How does Foresight’s Mirai investment advance multi-revenue battery storage beyond arbitrage?
- Moves storage from “buy-low/sell-high” into a broader participation stack by enabling batteries to earn revenue simultaneously (or sequentially) from energy and grid services, depending on system needs and price signals.
- Supports ancillary-service income streams (e.g., frequency containment/reserves) that respond quickly to grid events, helping smooth cashflows and reduce reliance on narrow spread economics.
- Creates a pathway for congestion-relief/locational value capture by aggregating assets across nodes so dispatch can target where constraints occur, not just when prices are high.
- Improves multi-hour shifting economics by pairing energy arbitrage windows with longer-duration dispatch rules that can be tuned as market design and remuneration evolve.
- Uses centralized fleet management and optimization to allocate limited battery power and capacity across competing revenue opportunities (so the portfolio is “rotated” rather than statically committed to one market).
- Emphasizes degradation-aware dispatch and asset health monitoring, which helps maintain usable life while still delivering high-frequency grid services—crucial for monetizing more than one product over time.
- Integrates strong EMS/controls and dispatch discipline to meet stringent performance requirements (accuracy, response times, availability), lowering the risk of service penalties and enabling more consistent reserve participation.

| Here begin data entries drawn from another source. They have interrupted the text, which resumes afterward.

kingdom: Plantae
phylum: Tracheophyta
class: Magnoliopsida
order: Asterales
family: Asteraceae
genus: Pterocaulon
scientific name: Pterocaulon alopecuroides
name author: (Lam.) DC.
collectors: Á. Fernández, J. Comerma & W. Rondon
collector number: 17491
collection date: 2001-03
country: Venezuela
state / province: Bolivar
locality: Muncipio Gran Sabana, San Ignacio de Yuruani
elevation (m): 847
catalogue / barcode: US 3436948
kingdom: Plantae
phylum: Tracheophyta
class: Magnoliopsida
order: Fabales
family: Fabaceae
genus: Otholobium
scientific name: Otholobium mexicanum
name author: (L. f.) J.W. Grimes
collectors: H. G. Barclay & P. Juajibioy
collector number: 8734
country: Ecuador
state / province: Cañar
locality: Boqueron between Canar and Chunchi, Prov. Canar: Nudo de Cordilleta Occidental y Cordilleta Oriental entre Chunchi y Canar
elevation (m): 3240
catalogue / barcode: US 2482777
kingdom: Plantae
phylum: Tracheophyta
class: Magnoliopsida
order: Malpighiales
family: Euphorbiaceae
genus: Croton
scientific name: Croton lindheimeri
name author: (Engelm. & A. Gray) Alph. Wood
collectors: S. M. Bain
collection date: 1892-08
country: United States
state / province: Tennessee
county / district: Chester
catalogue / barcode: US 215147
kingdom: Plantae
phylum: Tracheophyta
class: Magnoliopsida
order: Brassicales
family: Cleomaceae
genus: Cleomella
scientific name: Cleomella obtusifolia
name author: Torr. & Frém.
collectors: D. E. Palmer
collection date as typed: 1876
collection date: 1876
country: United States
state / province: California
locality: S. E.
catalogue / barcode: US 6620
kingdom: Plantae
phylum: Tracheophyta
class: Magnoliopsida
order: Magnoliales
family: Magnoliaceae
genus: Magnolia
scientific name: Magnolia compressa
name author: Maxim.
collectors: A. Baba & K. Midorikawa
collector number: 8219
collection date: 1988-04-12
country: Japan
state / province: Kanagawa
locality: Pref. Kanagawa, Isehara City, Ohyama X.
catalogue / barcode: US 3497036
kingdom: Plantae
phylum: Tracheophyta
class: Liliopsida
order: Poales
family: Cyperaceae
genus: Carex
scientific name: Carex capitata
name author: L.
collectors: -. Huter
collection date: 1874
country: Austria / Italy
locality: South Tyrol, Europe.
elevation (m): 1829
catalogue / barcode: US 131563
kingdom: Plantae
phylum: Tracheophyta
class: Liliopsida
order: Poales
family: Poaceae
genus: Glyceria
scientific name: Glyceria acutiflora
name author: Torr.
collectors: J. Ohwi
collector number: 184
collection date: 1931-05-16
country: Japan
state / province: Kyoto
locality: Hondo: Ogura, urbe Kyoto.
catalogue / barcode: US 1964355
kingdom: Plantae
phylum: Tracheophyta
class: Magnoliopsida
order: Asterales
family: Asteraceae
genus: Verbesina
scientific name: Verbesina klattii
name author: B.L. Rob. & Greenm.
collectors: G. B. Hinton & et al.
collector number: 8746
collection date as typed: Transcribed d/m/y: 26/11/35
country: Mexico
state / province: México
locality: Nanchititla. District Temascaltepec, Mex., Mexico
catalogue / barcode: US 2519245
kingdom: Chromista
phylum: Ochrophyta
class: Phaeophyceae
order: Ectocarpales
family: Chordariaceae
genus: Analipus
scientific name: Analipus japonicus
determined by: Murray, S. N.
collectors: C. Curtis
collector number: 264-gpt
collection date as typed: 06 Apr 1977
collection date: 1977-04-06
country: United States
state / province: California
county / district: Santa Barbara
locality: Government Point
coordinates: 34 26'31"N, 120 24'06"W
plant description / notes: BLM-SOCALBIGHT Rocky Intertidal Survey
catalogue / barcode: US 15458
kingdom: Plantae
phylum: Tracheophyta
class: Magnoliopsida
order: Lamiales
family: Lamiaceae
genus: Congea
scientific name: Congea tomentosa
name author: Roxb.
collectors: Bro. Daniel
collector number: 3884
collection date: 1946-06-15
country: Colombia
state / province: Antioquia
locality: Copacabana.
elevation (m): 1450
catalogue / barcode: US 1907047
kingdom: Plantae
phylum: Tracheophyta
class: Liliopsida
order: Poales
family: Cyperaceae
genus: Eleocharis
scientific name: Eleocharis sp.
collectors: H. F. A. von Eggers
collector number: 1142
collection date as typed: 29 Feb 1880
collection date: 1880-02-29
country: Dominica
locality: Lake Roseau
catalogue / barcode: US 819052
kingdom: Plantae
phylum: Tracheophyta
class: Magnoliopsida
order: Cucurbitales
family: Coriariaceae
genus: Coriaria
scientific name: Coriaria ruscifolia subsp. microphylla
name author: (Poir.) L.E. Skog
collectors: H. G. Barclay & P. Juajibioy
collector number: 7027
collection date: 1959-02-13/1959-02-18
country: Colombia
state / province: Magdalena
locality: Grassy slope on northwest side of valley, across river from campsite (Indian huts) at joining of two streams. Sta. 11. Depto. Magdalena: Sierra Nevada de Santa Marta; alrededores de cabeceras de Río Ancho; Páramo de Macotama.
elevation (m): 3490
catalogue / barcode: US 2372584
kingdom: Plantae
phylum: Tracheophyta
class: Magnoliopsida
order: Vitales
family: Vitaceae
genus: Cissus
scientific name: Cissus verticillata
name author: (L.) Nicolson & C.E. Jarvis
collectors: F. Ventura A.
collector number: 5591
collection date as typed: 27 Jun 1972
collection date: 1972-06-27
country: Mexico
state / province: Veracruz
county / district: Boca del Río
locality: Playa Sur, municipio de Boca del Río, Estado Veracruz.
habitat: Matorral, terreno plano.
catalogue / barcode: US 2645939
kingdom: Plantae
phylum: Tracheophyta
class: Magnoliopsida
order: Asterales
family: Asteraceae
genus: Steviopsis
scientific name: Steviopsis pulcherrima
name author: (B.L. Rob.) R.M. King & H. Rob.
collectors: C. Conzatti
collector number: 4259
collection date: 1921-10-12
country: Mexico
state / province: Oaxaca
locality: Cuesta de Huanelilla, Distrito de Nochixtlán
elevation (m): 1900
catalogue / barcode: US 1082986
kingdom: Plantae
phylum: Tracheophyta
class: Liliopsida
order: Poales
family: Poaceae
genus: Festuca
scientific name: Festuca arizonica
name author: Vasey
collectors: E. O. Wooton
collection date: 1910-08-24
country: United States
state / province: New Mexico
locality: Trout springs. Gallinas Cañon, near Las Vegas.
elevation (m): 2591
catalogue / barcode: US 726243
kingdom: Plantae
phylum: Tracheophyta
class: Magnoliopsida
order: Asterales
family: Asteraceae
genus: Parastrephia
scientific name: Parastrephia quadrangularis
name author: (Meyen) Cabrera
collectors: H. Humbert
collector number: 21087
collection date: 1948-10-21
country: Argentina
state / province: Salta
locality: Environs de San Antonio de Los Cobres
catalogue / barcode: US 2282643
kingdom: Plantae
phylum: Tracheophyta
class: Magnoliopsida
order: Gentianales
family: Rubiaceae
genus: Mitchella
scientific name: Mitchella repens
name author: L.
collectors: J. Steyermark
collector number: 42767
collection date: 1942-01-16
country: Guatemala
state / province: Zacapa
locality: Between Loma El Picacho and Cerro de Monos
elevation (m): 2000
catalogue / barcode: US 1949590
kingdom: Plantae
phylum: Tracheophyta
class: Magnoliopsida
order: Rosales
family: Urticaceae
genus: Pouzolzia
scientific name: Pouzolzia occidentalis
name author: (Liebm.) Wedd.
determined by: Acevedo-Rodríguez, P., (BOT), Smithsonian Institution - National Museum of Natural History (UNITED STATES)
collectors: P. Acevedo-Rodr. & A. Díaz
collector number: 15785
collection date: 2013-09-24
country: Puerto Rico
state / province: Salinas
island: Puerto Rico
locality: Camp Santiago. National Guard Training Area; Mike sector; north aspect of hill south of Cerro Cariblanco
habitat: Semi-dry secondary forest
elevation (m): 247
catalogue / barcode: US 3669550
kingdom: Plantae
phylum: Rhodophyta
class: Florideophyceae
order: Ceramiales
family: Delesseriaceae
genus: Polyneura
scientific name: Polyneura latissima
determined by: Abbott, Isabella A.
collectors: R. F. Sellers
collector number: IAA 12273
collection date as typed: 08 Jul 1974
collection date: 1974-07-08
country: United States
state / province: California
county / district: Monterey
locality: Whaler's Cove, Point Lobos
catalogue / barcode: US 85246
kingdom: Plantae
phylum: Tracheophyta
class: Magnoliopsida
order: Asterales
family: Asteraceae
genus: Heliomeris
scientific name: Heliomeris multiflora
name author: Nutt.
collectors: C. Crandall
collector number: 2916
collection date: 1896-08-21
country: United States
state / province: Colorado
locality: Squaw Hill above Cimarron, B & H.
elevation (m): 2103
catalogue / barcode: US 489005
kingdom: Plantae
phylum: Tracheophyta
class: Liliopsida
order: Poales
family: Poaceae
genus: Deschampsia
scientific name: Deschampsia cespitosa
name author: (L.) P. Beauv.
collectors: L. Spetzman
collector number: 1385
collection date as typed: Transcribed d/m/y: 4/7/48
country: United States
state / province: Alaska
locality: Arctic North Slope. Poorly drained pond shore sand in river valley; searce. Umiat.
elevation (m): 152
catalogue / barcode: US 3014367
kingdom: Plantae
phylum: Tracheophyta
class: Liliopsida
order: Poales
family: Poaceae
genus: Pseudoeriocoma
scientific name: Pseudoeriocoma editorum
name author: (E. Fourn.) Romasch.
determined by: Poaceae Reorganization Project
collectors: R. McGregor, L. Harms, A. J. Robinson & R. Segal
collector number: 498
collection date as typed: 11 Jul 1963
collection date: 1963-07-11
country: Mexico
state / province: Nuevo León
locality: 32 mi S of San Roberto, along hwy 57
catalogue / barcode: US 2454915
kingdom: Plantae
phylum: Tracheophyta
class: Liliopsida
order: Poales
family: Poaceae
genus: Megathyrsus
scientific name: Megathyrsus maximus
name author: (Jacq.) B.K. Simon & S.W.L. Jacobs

- Leverages aggregation and standardized engineering approaches to reduce per-site cost and operational variability, making it easier to scale multi-revenue operations as additional services are added.
- Strengthens the ability to procure, install, and operate batteries across multiple sites under a unified operating framework—supporting faster scaling and improved unit economics for “portfolio” revenues.
- Builds in performance analytics and benchmarking across the fleet, which helps refine bidding strategy, update operating constraints, and improve realized revenue versus modeled forecasts.
- Positions the investment to benefit from policy-driven market expansion in Germany and Europe, where storage remuneration increasingly depends on demonstrating capability across several grid services, not just energy shifting.